How to use this calculator

  1. 1

    Enter your vial

    Type the milligrams of peptide in the vial and the millilitres of bacteriostatic water you added during reconstitution. The calculator derives concentration from those two values.

  2. 2

    Pick your dose unit

    Use the mg/mcg toggle to match the dose framing of the protocol or vial label you are following. This avoids the common decimal-place error.

  3. 3

    Type the desired dose

    Enter the dose you want to deliver. The unit count updates instantly so a typo is visible immediately as an unrealistic number.

  4. 4

    Pull the plunger to that unit mark

    On a standard U-100 insulin syringe, draw to exactly the unit number shown. That is the calibrated way to measure the volume the calculator computed.

  5. 5

    Record the dose

    Saving the dose in Peptide Pilot links it to the specific vial it came from, so the unit count is always correct for the vial in your hand and your dose history is auditable later.
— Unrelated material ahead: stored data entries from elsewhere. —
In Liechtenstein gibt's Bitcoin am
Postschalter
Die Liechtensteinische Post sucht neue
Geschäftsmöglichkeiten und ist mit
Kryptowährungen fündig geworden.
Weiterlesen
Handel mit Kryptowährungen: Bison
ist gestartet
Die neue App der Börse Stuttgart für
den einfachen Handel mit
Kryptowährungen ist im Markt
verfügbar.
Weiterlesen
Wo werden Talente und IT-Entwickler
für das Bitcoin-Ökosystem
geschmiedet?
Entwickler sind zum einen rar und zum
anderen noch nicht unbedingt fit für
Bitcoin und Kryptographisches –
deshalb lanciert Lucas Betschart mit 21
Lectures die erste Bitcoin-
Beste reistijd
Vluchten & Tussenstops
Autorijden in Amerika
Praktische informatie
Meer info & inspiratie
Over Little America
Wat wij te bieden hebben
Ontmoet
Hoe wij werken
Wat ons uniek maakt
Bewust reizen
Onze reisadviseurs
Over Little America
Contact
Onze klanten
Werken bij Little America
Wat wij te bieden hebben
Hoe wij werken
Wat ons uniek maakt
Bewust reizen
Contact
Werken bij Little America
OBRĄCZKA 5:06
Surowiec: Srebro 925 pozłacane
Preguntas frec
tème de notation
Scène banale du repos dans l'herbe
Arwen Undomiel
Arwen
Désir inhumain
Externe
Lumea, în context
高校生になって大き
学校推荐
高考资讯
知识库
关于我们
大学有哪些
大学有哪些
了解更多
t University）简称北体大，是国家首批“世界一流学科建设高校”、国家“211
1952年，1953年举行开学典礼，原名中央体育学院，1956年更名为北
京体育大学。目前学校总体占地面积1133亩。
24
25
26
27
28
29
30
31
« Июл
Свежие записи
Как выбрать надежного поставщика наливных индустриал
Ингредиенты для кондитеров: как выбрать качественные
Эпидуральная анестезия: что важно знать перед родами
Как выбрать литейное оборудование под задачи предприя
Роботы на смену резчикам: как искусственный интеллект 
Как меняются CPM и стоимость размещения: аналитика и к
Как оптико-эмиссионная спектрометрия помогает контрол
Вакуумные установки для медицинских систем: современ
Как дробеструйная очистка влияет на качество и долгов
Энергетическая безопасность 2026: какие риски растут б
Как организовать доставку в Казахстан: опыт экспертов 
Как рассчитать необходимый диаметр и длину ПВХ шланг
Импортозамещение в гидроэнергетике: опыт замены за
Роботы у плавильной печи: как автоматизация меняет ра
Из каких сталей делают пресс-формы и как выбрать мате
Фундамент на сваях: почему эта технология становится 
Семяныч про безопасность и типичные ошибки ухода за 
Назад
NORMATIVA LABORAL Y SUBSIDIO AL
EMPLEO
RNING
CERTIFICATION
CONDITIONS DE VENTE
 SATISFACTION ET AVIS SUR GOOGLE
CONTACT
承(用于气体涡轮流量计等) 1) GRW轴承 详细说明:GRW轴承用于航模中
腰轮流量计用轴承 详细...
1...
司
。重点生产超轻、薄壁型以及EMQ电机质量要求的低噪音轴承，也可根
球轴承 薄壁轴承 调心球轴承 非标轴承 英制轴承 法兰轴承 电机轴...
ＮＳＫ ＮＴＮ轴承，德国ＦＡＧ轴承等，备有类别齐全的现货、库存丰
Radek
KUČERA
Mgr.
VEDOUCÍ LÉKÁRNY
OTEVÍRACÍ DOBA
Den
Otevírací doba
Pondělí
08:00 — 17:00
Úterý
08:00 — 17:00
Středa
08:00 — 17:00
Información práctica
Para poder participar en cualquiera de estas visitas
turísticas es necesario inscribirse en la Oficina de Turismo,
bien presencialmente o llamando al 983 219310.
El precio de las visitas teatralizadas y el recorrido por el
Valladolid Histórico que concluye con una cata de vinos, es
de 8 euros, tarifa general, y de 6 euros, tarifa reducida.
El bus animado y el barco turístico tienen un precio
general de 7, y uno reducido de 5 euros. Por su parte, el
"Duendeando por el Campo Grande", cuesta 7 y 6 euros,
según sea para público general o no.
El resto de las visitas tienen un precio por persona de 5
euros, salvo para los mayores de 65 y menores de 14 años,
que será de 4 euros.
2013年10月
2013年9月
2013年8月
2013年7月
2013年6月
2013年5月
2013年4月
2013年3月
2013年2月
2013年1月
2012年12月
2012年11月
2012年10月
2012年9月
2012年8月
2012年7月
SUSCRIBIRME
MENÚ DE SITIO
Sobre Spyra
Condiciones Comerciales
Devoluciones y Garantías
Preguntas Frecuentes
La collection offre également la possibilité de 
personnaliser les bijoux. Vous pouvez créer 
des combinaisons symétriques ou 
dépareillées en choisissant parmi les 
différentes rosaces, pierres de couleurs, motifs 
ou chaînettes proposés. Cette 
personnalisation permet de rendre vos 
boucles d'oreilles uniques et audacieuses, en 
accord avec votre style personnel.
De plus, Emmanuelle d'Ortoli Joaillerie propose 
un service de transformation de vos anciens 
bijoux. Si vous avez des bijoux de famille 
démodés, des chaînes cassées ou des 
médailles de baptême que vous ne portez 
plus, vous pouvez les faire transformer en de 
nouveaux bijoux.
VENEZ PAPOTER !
Frequently asked questions about the dose calculator

Do I need to know my concentration before using this?
No — enter the milligrams in your vial and the millilitres of bacteriostatic water and the calculator derives concentration before converting your dose to units.
Can I work in micrograms?
Yes. Toggle the unit between mg and mcg. The conversion to syringe units is identical math, just scaled by 1000. Mismatching the toggle and the typed value is the most common dose-calculator mistake.
Why do my unit counts look different from a friend's at the same dose?
Almost always because the diluent volumes differ. The same dose in a more concentrated vial is a smaller draw and fewer units; in a less concentrated vial, a larger draw and more units. Both can be correct.
Does this calculator handle U-40 insulin syringes?
No, it assumes U-100, which is what almost every peptide user is using. Treating a U-40 syringe as U-100 will produce a dose that is off by 2.5x, so it is worth confirming the label on the syringe before drawing.
What happens if I change vials mid-protocol?
Re-enter the new vial's milligrams and diluent volume. The unit count for the same dose may change, even if the dose itself does not. Logging vials in an app prevents the old unit count from sticking around in muscle memory after the vial swap.
Why does the calculator sometimes return a fractional unit?
Because the math is exact and your dose may not land cleanly on a unit mark. In practice you would round to the nearest whole unit. Slightly increasing the diluent volume during reconstitution often makes the typical draw land on a cleaner round number.